[box cover]

Guadalcanal Diary

During times of combat, war films tend to have an excessive patriotic sheen, so it's surprising that 1943's Guadalcanal Diary does not come off as a recruitment film. Make no mistake — there are lots of elements that are silly, dated, and meant to show how wholesomely American our soldiers are (you probably did not know that the Marines sang a lot during World War II), but after the fighting starts there are no acts of Hollywood heroism. Based on the book by Richard Tregaskis, director Lewis Seiler's war film covers the battle of Guadalcanal from the Marines' initial invasion to the Army reinforcement and eventual victory. Starring a cast of familiar supporting players (among them Anthony Quinn, Richard Jaekel, Lionel Stander, Richard Conte, and William Bendix), Guadalcanal does a good job of following the major events of the United States' first military campaign in the Pacific. Each character is granted screen-time and defining little characteristics: Bendix is the comic-relief Cpl. Aloyisus T. "Taxi" Potts from Flatbush, Jaeckel is Pvt.

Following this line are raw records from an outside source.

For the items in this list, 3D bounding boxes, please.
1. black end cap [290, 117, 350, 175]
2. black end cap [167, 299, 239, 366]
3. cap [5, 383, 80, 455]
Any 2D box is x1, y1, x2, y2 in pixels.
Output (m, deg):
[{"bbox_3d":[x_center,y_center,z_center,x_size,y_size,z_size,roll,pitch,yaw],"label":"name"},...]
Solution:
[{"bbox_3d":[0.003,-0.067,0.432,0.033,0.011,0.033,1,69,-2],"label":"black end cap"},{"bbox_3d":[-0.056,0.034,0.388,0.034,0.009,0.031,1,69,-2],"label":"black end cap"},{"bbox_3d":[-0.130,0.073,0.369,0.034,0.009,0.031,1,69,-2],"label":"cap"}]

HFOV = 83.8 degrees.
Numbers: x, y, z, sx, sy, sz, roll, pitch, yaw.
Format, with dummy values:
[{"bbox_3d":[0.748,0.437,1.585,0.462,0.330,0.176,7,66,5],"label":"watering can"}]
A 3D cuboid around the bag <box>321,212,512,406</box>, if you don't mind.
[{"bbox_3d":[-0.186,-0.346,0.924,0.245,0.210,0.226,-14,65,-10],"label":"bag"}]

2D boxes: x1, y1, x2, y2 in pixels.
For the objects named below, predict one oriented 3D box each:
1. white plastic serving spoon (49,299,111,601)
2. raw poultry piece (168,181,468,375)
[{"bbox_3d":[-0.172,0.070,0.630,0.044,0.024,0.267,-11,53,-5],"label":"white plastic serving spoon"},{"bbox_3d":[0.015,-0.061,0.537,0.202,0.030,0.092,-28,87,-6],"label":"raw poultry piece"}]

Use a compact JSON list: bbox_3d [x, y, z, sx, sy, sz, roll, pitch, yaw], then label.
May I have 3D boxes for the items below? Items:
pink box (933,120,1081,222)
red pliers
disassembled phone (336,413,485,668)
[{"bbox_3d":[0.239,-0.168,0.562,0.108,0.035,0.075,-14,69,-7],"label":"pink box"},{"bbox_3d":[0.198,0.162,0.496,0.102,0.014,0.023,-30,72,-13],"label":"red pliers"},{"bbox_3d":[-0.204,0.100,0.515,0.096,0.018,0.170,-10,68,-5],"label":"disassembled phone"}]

Johnny "Chicken" Anderson, who's too embarrassed to mention that he has yet to get a girlfriend, and Quinn is Pvt. Jesus "Soose" Alvarez, the hard-fighting Latino lover with at least three muchachas back home. As the Battle of Guadalcanal was the first offensive campaign in the Pacific, it was a bloody one; the film does not gloss over this (in the first combat mission all but one man dies), but the characters remain human throughout, keeping the action intense but never superficially exciting. (It should be noted that much of the war footage was taken from the actual war, so the second-unit stuff is pretty glaring. And politically correct viewers be warned: The word "Jap" is used over 100 times.) Fox's Guadalcanal Diary DVD presents the film in its original full-frame ratio (1.33:1), with audio in both stereo and mono 2.0 mixes. Trailers, keep-case.